A successful test run done, Delhi is set to witness its first artificial rain on October 29, bringing relief from air pollution after AQI dipped dangerously after Diwali. The science of creating artificial rain was witnessed by NDTV's science editor Pallava Bagla when he flew in a plane that studied the outcome.
NDTV's 2018 flight comes into focus as Friday's trial saw small amounts of silver iodide and sodium chloride - compounds used to induce artificial rain - being released from an aircraft over Delhi's Burari area. Cloud seeding typically requires a moisture level of around 50 per cent. Since the area only had under 20 per cent moisture in the air, no rainfall occurred.
The Ministry of Earth Sciences had in 2018 launched a massive experiment in Maharashtra to understand the business of cloud seeding, at a time the year's monsoon was below par for the entire country.

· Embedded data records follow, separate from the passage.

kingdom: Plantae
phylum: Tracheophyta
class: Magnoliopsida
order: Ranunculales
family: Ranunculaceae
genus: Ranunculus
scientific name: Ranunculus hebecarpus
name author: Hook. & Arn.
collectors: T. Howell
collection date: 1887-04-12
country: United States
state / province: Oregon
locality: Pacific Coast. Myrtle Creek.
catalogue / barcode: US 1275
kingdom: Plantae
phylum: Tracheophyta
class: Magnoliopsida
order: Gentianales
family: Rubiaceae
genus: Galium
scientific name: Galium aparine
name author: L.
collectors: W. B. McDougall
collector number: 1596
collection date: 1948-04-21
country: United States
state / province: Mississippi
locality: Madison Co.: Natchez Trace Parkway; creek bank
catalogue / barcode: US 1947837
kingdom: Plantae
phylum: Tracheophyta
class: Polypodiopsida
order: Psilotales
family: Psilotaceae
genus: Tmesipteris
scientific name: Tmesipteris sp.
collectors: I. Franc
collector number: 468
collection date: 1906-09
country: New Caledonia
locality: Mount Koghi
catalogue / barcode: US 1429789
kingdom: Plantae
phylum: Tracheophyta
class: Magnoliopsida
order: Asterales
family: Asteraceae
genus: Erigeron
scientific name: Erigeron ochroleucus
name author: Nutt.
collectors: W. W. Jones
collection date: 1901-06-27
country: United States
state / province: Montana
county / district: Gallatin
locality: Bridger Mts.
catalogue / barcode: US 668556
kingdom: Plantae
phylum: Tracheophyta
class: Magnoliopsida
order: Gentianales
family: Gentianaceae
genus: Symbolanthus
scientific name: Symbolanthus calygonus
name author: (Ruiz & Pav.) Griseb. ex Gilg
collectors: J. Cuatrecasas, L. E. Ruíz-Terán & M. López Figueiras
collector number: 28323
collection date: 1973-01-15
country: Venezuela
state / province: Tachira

Two special planes were hired for the job. While one was to seed the clouds with a special formulation of benign chemicals like calcium and potassium chloride, the second plane was a flying laboratory to analyse the outcome of the experiment.
The experiment, Indian Institute of Tropical Meteorology's Thara Prabhakaran told NDTV, was about the science of seeding clouds and to ascertain whether it rains or not after. "We need to know how much rain it can make and under what conditions," she had said.
Prabhakaran had added that the experiment would look at the warm part of monsoon clouds to see if cloud seeding works.
As for the upcoming trial, the Delhi Cabinet had approved a proposal in May to conduct five cloud-seeding trials at a total cost of Rs 3.21 crore. The exercise faced repeated delays due to unfavourable weather conditions and the onset of southwest monsoon, with deadlines being pushed back from May-end and early June to August, September, and most recently, the second week of October.